Summary: While the overall median salary for first year associates at law firms is up from last year, the numbers have not topped the high in 2009.
Law schools have been facing a number of challenges lately with the drop in enrollment. Now the starting salaries are also a cause for concern. While the top of the market salary for first year graduates at $160,000 may been given out to more associates than last year at 39 percent, it is still below the 2009 levels where nearly two-thirds of associates were getting that number.
Part of this discrepancy is from the high number of law firms that are adapting by adding small law firms in less urban areas. The associates at those firms receive smaller salaries even though they are technically part of a large firm.
Since 2009, there is an increase of $5,000 a year, as reported by the law firms, but the salaries that the associates report themselves show different data. The associates report smaller salaries with those working at small law firms making less than $75,000. The largest law firms with over 251 associates are able to pay their associates well over $112,500, but law firms with less than 250 associates do not pay their first year associates more than that.

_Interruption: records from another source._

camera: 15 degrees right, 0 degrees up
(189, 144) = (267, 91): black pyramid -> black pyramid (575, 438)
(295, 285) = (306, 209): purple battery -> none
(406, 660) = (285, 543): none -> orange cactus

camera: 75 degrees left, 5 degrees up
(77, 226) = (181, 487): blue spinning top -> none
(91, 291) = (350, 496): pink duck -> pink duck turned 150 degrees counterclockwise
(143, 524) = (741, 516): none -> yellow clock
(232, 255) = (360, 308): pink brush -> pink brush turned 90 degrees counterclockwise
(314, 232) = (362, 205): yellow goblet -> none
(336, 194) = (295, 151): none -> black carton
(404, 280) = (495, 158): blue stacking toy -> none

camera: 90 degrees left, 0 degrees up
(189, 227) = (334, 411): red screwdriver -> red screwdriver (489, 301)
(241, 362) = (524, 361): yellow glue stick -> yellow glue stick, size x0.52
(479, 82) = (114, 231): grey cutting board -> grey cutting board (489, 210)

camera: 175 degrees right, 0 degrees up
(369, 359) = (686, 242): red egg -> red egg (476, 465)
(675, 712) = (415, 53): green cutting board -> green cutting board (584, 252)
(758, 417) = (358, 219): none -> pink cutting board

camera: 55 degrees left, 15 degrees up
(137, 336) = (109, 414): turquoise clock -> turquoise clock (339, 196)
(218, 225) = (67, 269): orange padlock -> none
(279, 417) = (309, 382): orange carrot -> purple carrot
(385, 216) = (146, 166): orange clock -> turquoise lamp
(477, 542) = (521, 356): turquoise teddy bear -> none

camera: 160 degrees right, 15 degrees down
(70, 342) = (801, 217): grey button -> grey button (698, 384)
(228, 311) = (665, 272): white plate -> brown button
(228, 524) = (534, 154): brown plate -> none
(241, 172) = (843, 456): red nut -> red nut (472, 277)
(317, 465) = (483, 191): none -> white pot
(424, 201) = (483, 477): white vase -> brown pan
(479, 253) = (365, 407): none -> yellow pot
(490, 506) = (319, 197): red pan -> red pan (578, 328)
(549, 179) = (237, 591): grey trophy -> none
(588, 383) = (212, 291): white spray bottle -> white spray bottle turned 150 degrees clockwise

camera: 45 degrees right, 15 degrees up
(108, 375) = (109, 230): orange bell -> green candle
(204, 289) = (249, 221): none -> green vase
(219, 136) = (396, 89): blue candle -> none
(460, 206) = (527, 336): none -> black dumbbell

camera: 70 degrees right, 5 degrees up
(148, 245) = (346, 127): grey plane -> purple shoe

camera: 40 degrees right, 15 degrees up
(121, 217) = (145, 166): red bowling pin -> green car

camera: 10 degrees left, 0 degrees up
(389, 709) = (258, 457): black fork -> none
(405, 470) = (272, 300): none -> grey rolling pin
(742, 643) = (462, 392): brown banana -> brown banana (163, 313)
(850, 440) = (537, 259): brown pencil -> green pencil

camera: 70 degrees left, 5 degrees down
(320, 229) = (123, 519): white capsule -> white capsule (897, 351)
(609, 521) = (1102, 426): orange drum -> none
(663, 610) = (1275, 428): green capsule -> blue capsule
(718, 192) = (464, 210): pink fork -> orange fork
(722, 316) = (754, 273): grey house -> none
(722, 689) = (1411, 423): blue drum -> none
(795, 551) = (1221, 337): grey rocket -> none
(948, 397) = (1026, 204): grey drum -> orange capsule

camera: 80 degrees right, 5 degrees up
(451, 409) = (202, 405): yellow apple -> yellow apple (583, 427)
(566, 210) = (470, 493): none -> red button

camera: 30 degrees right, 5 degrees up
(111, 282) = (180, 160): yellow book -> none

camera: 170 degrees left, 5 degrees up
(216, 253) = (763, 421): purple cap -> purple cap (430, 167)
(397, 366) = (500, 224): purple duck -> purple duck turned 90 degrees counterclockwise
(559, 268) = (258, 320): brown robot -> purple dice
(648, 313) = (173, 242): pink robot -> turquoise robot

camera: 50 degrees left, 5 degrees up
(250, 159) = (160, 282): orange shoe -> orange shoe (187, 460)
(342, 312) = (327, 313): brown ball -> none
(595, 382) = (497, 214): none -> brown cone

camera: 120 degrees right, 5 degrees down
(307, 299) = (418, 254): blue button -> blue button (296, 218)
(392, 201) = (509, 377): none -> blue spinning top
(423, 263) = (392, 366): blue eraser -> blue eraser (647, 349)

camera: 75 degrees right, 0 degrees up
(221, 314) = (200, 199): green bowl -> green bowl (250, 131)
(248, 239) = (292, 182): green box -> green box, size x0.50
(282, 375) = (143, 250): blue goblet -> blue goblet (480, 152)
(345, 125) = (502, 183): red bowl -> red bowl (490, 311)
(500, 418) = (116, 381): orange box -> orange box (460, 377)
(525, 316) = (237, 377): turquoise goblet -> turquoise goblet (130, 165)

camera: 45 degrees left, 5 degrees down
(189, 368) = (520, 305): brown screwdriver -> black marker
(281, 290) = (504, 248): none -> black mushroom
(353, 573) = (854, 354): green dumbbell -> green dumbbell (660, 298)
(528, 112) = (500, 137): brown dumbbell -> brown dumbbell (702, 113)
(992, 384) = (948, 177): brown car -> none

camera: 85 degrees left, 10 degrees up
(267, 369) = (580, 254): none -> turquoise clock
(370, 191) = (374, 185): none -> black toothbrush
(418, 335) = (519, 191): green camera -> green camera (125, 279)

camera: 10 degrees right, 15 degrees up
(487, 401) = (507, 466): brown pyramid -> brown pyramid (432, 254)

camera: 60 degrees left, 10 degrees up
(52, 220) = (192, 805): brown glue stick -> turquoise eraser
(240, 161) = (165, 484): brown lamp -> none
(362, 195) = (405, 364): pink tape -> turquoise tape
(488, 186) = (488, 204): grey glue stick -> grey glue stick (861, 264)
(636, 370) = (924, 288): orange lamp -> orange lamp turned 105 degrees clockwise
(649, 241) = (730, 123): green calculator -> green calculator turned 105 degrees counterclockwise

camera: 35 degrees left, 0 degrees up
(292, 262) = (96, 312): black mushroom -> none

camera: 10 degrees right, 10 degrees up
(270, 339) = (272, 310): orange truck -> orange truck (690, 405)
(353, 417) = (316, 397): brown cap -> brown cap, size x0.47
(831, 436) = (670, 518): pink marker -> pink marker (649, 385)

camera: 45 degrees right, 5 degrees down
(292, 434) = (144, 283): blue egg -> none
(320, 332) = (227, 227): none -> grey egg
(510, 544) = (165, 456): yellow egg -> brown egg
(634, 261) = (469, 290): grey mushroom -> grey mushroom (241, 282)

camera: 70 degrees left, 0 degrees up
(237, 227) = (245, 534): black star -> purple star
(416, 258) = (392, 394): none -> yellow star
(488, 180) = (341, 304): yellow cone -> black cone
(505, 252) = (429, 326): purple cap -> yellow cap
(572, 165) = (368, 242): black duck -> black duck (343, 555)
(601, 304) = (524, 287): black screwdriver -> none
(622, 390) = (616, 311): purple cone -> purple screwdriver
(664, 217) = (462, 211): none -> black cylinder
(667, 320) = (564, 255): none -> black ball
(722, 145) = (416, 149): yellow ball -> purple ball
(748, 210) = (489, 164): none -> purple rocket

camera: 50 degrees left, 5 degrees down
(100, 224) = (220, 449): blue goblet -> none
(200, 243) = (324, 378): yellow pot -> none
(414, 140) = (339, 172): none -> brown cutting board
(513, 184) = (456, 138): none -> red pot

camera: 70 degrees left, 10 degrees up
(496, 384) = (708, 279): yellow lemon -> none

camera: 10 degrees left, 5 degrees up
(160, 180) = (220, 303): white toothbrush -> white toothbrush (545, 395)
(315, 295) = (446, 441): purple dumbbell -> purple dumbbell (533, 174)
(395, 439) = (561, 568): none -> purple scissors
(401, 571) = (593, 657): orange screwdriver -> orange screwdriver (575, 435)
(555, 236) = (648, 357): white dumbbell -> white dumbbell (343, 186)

When a potential law school student is considering applying, they are weighing the cost of six figures in debt to only making $75,000 a year. The high cost of attaining a law degree cannot always be justified if the starting salary is under $100,000. The reported national median for all first-year salaries was $135,000, up $10,000 from last year. A salary at this level that is showing a tendency to increase more should be enough of an enticement to keep students applying for law schools.